Filters: Autocluster

Autocluster

Summary

Motivation

Often we have more labels that we really want. People like simple maps with 3-10 factors. 30 is about the maximum number you can possibly squeeze onto a map, and if you do you’ll not want more than 30 or 40 links.
BUT for overview summaries we want to provide maps with a high link coverage, close to 100%, meaning that nearly all the original links are actually included in the current map. Otherwise we are just showing a small selection of what people actually said.
One way to do this is with zooming. It’s a way to reduce the number of factors while retaining the link coverage (because we don’t throw away links, we only reroute them to higher level factors).
BUT zooming requires hierarchical factor labelling.
Disadvantages:
  • It is a lot of work
  • It means taking a lot of decisions about what hierarchy best fits the data
  • It doesn’t help where our coding (manual or auto) has produced parent factors with similar meaning eg Improved Health and Better Health.
  • It doesn’t help where our coding (manual or auto) has produced other factors which might fit into the hierarchy but aren’t labelled as such eg Mental health; more optimistic might fit well under Improved Health.

Solution

The idea of autoclustering is to take all the factor labels and group them into clusters with similar meaning.
notion image
  • Use the slider to choose a “granularity” level between 0 and 100. Usually only values between 40 and 70 are interesting.
    • A more permissive value like 45 means that smaller clusters are joined together into a smaller number of larger clusters. Lower values mean fewer factors without losing link coverage, which is good, but there is a danger of clustering dissimilar things together, which is bad.
    • A very strict value like 65 means that only very similar labels are clustered together into quite a large number of small clusters.
    • The best granularity level depends a bit on the number of factors, so with a smaller file you might get good results at around 50, and with a larger file around 60.

Clustering method

You can now choose the clustering method. Previously we had been using “complete” but we now support (and suggest as default) the “average” method. We found that “complete” is more likely to produce confusingly similar clusters like “Economic factors” and “Economic issues”, whereas “average” produces larger clusters, which is good because far more of the data (the original causal links) are included.
The items in the dropdown refer to the means of calculating the distance between clusters in order to join them, except for kmeans which refers to a completely different clustering method.
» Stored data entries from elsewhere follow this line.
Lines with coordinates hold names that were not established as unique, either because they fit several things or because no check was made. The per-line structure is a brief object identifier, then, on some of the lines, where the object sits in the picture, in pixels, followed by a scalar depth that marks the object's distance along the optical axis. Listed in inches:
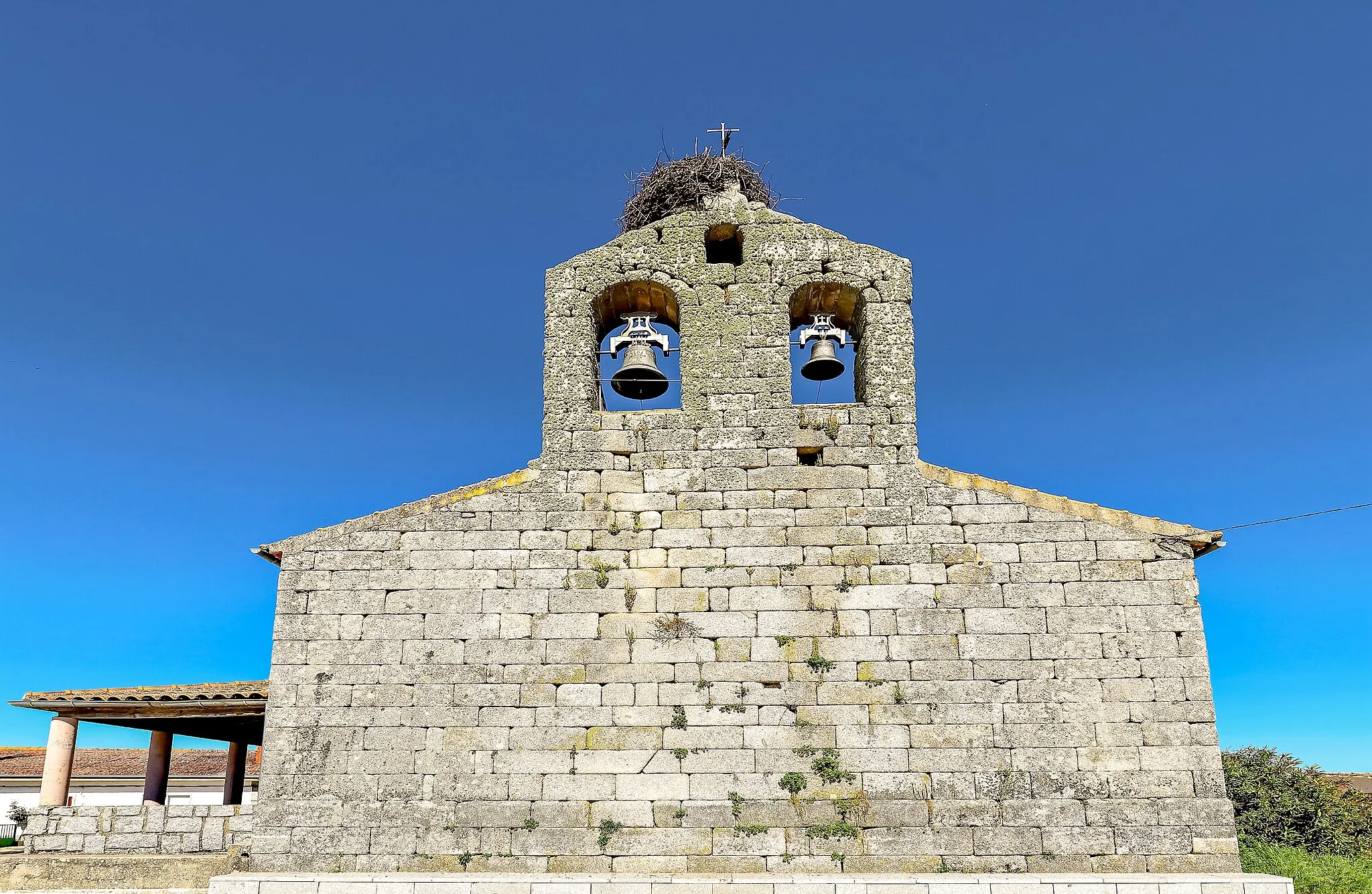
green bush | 717.3
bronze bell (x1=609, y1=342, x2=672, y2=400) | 335.0
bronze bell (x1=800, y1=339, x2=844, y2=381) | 334.6
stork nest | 362.3
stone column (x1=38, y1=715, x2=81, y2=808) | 373.4
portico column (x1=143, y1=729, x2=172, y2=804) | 462.0
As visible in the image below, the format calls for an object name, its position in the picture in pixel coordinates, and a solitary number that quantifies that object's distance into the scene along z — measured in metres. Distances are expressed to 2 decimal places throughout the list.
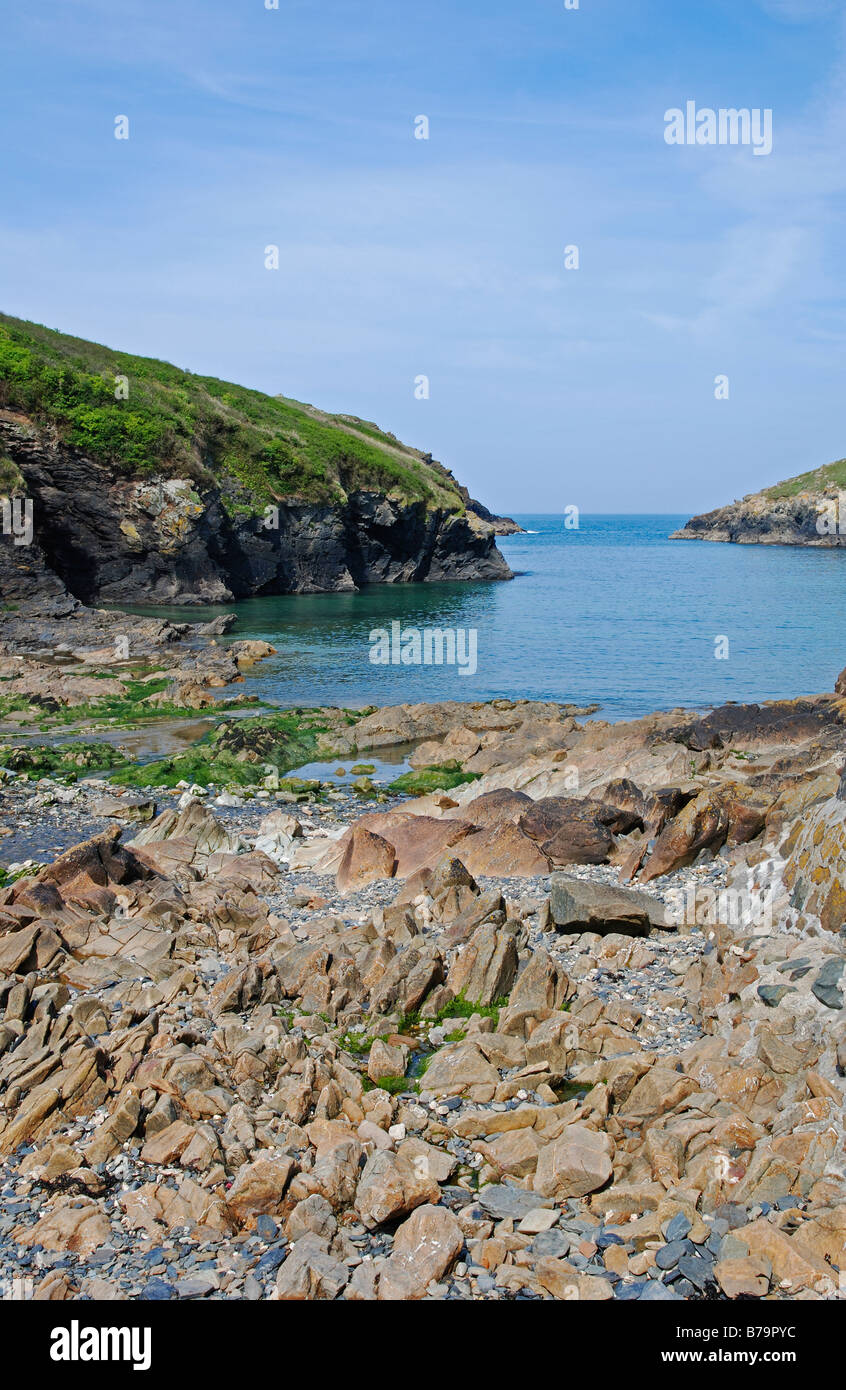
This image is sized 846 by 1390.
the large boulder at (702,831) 16.48
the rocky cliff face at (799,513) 168.38
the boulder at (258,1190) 8.53
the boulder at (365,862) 18.70
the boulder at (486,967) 12.69
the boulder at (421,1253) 7.48
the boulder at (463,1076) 10.41
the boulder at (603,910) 14.12
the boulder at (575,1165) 8.62
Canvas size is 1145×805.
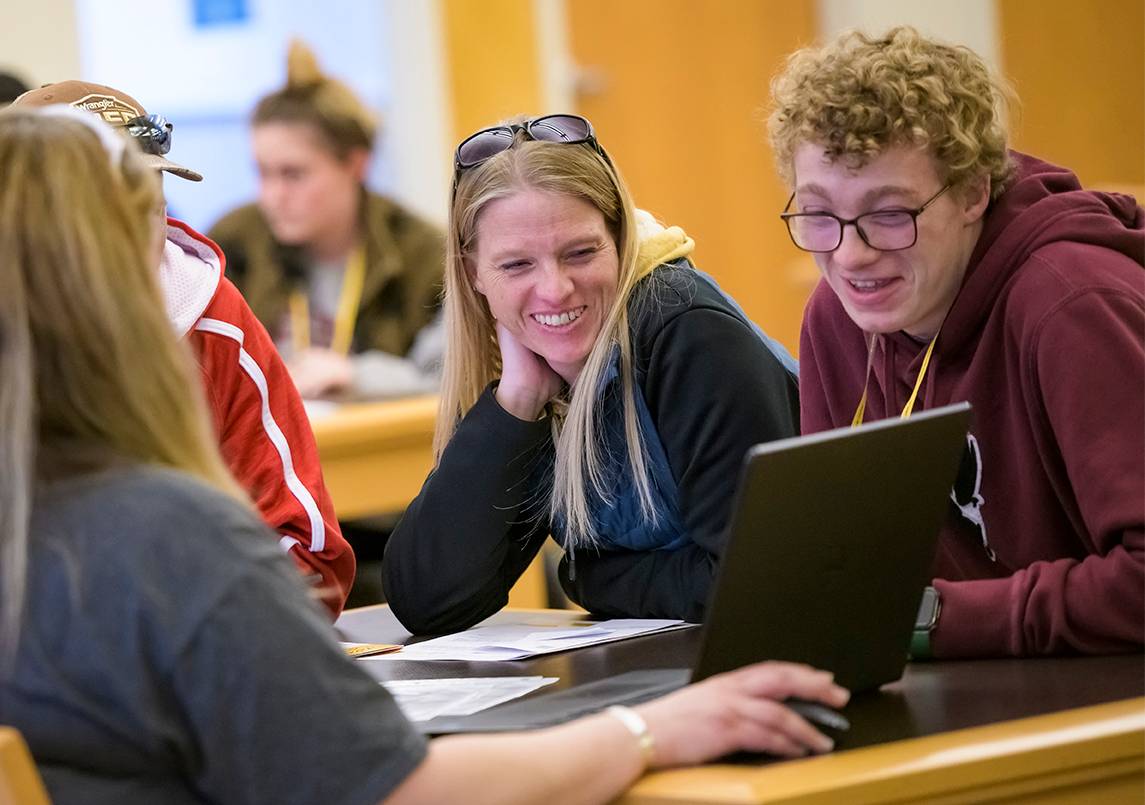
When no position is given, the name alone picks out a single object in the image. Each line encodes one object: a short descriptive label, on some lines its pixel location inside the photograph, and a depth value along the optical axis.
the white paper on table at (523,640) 3.69
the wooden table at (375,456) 4.84
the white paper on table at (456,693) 3.45
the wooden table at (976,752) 3.20
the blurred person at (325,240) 5.92
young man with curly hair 3.44
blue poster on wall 7.82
Kmeans is very quick but does not usually produce good results.

Labelling

Usually you will keep the Labels control set to new.

Labels = new

As well as clustering the factors, the app then also tries to choose a good label for them. It chooses the label of one of the factors in each cluster as a label for the whole cluster, picking one which is both typical in meaning but also short. Overall:
  • The app usually does a good job of clustering the factors, as long as you are careful not to be too permissive; or if you do set a permissive granularity value, be careful how you interpret the results.
  • The app does not do a very good job of finding a suitable label for each cluster without zooming, however the top-level parts of the labels are usually good.
  • You can check what factors are included in each cluster by clicking as usual on a factor in the map. You will see that there is now a button called Recode and underneath it, an editable label automatically chosen for the cluster, and a list of the factors included in the cluster.
notion image
  • The number N shows the number of factors in the cluster.
  • The clusters are listed in order of descending N.
  • Here are some bad things to look out for. If you see more than a few of them, increase the granularity.
    • Things with positive and negative valence in the same cluster
    • Increases and decreases of the same thing in the same cluster
    • The app has focused on the second level more than the first level, so for example it puts things like Improved health; children, More problems; children, Need for education; children in the same cluster.
You can autocluster at any point in the transform chain, so for example it is also possible to zoom to level 1 first and then autocluster just the top-level labels.

Saving your label sets

It is not possible to reassign factors between clusters, and you probably won’t want to. But for publication and presentation purposes, you may well want to provide nicer labels than those auto generated by the app.
If you want to make changes to the labels, you can save them in a label set.
The label sets are saved to the server but are separate from the file. So they are not, for example, restored if you restore an earlier version of the file.
Label sets should get applied correctly if you save a view of your file, using a particular label set, in
The Library
The Library
.
Each label set has a unique number.
You can create and edit label sets either from the factor modal which you see either when clicking on a factor or by clicking Manage button in the transforms widget:
notion image
As soon as you press the Save icon in either dialog:
  • if Label sets is set to new , you create a new label set - even if you have only changed one thing.
  • if Label sets is set to a number, you are editing an existing label set.
From the Manage dialog, you can even save your changes to a different label set:
notion image
  • so for example if you were editing set 13, and select new , and press the Save icon, you will create a new label set containing your changes.
 
For each file you can have as many “relabel sets” as you want.
 
If you select an existing label set, then the set with the number you selected becomes active, and the factors will be grouped into clusters specified in your selected label set and given the label specified in that label set. The granularity slider is then ignored.